Here is the deep idea underneath it all, and it’s the part I can shout amen to: our food is not just calories. It is information and raw material for every cell we have. When we give our bodies an abundance of real, God-made food — greens and colors and clean proteins and good fats — we hand our cells the very building blocks they’ve been missing. That isn’t magic. It’s the way we were designed.

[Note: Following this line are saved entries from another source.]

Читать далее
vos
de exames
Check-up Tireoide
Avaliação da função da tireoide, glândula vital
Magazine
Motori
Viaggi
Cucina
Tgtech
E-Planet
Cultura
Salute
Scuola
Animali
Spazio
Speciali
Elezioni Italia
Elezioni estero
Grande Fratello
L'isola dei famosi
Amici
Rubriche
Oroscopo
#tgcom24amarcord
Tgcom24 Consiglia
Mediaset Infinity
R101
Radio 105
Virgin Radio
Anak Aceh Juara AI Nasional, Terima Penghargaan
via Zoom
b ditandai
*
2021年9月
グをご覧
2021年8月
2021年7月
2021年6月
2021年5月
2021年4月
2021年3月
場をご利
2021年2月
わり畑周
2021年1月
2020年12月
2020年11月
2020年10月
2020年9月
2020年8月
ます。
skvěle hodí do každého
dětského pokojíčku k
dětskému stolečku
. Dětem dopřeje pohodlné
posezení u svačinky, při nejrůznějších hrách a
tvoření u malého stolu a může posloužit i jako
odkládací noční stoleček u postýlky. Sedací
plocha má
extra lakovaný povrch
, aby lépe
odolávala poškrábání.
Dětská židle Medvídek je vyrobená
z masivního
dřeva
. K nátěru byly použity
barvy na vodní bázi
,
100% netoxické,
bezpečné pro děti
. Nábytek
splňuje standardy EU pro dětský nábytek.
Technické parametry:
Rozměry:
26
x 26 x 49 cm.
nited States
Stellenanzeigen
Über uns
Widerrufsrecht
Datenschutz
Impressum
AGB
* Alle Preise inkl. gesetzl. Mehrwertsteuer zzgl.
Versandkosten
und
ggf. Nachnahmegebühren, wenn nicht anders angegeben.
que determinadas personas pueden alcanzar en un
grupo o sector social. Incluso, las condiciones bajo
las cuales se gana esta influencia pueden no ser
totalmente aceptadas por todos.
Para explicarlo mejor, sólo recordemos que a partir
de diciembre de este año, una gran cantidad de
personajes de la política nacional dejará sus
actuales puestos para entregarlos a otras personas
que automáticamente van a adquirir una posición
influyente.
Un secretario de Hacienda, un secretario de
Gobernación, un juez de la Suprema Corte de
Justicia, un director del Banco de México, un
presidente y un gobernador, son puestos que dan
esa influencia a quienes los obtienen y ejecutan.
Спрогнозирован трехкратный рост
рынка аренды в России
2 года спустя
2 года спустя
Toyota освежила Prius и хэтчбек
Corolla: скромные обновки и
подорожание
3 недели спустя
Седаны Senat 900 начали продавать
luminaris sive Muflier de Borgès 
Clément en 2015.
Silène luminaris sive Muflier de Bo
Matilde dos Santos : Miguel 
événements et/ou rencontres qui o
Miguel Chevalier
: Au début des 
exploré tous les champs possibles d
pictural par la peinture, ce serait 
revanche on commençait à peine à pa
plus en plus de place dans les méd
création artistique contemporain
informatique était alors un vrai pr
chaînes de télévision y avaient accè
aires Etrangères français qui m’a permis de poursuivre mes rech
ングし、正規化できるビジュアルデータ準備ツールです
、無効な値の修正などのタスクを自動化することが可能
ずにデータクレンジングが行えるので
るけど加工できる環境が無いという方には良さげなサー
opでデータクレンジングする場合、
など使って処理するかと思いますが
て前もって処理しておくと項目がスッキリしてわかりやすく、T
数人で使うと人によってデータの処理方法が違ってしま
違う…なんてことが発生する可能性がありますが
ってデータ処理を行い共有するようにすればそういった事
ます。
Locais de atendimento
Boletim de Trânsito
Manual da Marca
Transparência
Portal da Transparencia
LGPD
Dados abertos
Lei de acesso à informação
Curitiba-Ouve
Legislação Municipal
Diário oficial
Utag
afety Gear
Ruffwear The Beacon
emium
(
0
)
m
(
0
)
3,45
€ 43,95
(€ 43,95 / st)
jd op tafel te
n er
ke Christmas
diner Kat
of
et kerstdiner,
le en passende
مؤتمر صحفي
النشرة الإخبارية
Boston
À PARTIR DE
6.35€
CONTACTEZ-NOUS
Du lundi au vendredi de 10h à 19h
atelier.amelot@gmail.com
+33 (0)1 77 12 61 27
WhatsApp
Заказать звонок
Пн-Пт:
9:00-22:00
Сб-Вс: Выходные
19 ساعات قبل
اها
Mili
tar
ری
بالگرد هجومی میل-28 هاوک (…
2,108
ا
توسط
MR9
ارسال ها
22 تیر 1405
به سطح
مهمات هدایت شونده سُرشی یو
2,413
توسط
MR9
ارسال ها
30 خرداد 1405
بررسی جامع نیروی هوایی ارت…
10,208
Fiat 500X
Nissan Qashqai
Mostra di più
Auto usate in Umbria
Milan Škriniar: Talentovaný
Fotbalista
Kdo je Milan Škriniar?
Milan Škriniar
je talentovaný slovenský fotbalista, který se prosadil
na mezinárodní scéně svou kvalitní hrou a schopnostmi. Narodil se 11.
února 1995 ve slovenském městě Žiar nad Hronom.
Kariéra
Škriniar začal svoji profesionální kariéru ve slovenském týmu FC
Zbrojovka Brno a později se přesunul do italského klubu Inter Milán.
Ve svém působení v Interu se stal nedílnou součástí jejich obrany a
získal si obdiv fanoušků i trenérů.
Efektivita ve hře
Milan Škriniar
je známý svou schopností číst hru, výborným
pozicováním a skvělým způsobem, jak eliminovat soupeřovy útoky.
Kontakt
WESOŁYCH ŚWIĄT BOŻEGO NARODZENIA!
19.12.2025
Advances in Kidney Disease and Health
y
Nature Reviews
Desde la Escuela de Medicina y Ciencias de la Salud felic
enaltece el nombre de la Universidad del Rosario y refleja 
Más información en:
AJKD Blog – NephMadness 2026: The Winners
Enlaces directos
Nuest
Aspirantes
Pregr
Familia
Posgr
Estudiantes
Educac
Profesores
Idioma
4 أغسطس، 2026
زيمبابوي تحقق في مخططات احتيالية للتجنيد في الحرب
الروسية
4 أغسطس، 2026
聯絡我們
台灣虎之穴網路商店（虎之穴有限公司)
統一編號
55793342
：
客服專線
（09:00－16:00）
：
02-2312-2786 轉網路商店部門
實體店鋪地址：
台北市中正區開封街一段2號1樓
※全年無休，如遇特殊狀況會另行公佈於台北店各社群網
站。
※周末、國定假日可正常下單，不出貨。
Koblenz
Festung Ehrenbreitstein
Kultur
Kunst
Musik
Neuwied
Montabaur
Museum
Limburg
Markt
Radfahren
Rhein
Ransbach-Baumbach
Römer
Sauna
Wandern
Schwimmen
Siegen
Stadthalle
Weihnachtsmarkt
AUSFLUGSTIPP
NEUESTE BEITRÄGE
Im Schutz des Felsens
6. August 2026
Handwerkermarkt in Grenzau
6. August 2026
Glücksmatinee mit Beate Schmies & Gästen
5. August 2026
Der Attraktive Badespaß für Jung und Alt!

This is exactly why I am so grateful for Real Foods Market in Orem, Utah (now Redmond Heritage Farm) for faithfully stocking some of the very best food on the planet. Having a place to find truly clean, nourishing food is a gift, and I will be forever thankful for it.

Where to learn more

If your heart is stirred, Dr. Wahls has told her story in her own words. Her first, self-published book is Minding My Mitochondria, and her fuller, updated, more comprehensive book is The Wahls Protocol (there’s a companion cookbook too). Her TEDx talk, Minding Your Mitochondria, has been watched millions of times and is a beautiful place to start.

“And God said, Behold, I have given you every herb bearing seed…to you it shall be for meat.”
— Genesis 1:29

Whatever you’re walking through, take heart. The body God gave you is astonishingly willing to heal when we give it what it truly needs. Feed it well. Keep hoping. And never, ever give up.

With much love,

Steffanie

A caring note: I’m a wellness educator sharing an inspiring story and my own love of real food — not a doctor, and nothing here is medical advice. Multiple sclerosis and other autoimmune diseases are serious and complex, and no diet is a guaranteed cure. Dr. Wahls’s recovery is remarkable but individual, and the research on her protocol is still developing. Please don’t start, stop, or change any treatment based on a blog post — work with your own qualified physician, and keep your medical team in the loop about any dietary or lifestyle changes.